Two types of jobs arrive at a machine. Type $1$ jobs arrive according to a Poisson process with rate 45 per hour and need an exponential service time with mean $1/2$ minute. Type $2$ jobs arrive according to a Poisson process with rate $15$ per hour and need an exponential service time with mean $1$ minute.

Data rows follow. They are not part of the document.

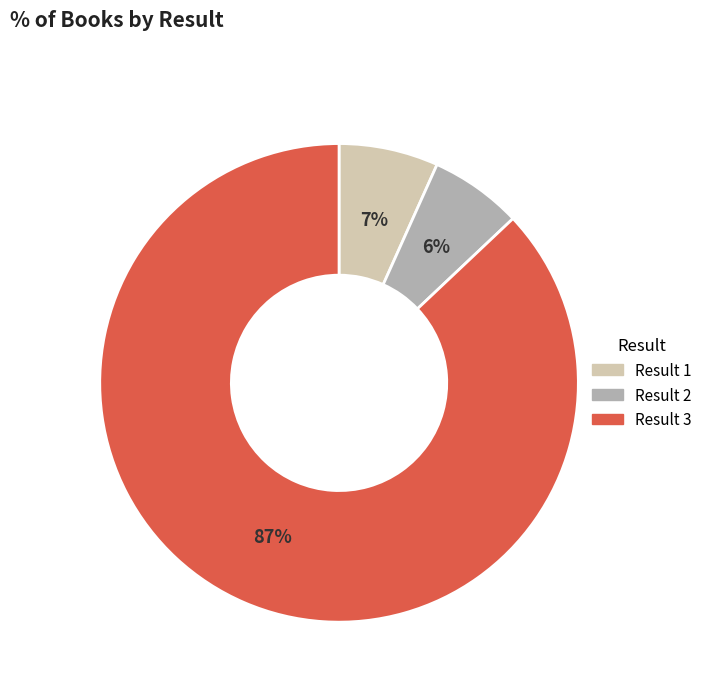

Count the number of slices in the pie.

3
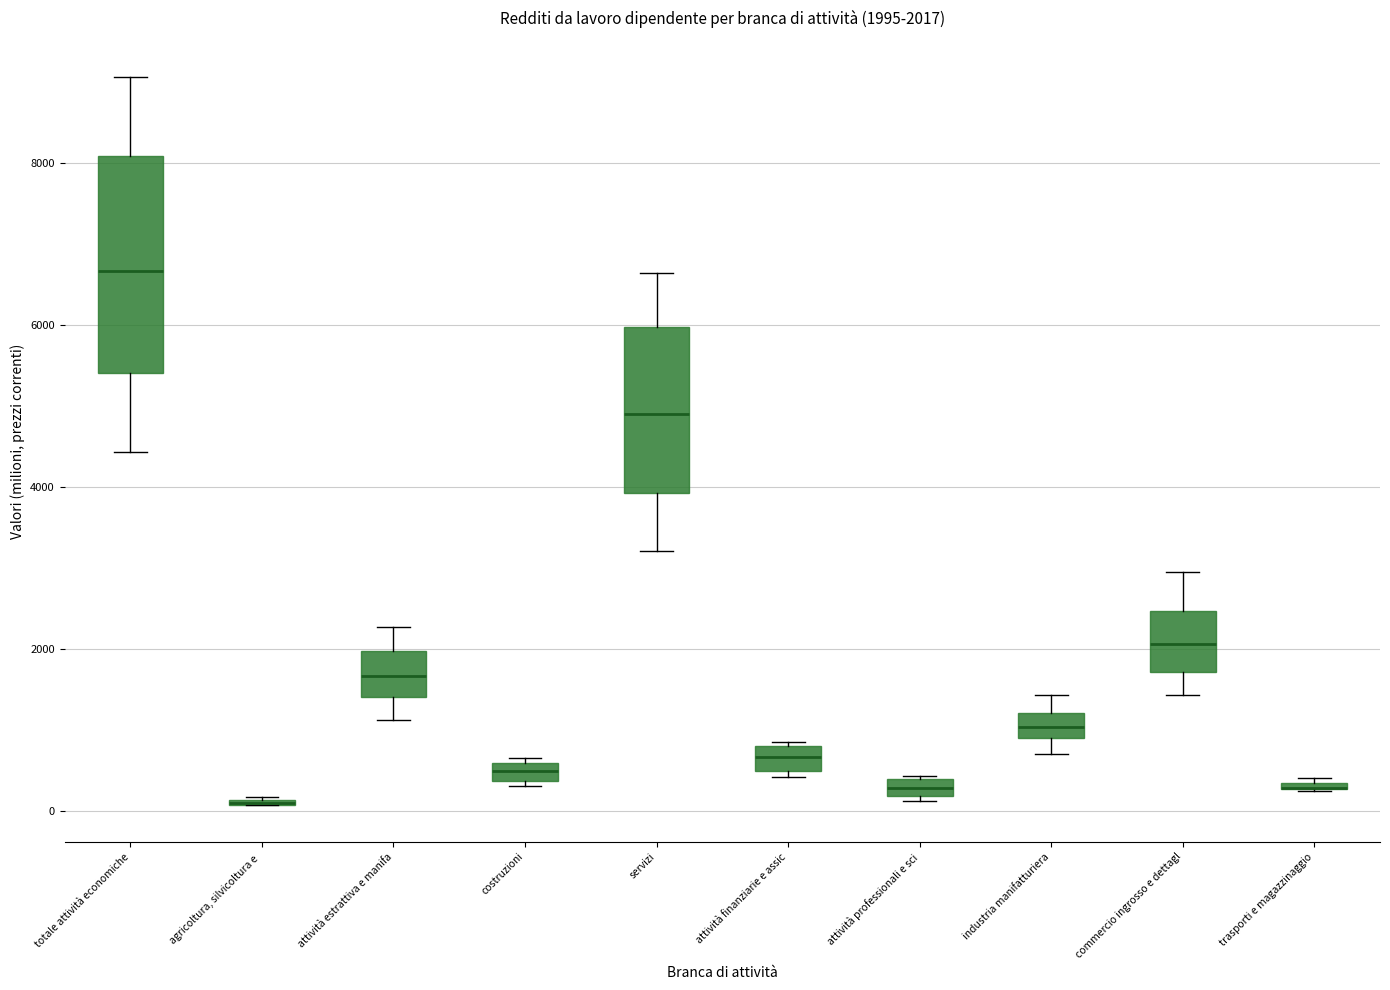

Which box is the tallest, from its lower edge to its upper edge?

totale attività economiche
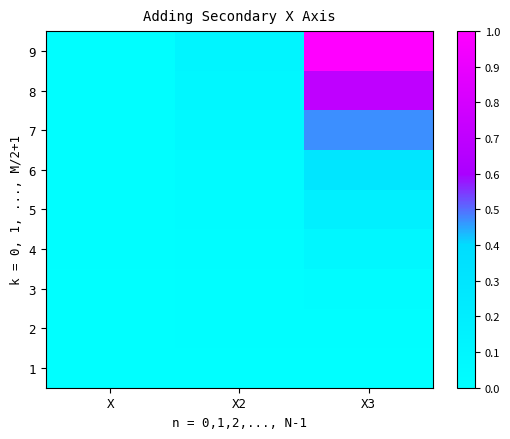

Which label corresponds to the largest value in the chart?

X3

Suppose we want to find the Laplace-Stieltjes transform of the sojourn time of an arbitrary job. If I am not mistaken, the service time is an exponential distribution with mean $1/2$ with probability $3/4$ and an exponential distribution with mean $1$ with probability $1$. So, if $B$ denotes the service time, then
$$\tilde{B}(s) = \frac{3}{4} \frac{2}{2+s} + \frac{1}{4} \frac{1}{1+s}$$
or $\tilde{B}(s) = \frac{8+7s}{(4+4s)(1+s)}$. Since we are dealing with a $M/G/1$-queue, we know
$$\tilde{S}(s) = \frac{(1-\rho)\tilde{B}(s)s}{s - \lambda + \lambda\tilde{B}(s)}$$
with $\lambda = 1$ (since $60$ jobs arrive per hour) and $1-\rho = 1 - \lambda E(B) = 1 - \frac{3}{4}\frac{1}{2} - \frac{1}{4}1 = \frac{3}{8}$.
However, using this expression gives something that seems wrong
$$\tilde{S}(s) = \frac{3}{8}\frac{\frac{8+7s}{(4+4s)(1+s)}s}{s - 1 + \frac{8+7s}{(4+4s)(1+s)}}$$
$$\tilde{S}(s) =\frac{3}{8}\frac{8s +7s^2}{(s-1)(4+4s)(1+s) + 8 + 7s}$$
The constant term in $(s-1)(4+4s)(1+s)$ is $-4$, which does not cancel the $+8$ of $8+7s$, which is what I should get. Where did I make a mistake?
EDIT: I found my mistake, $\tilde{B}(s) = \frac{8+7s}{(4+4s)(1+2s)}$, I messed up the denominator.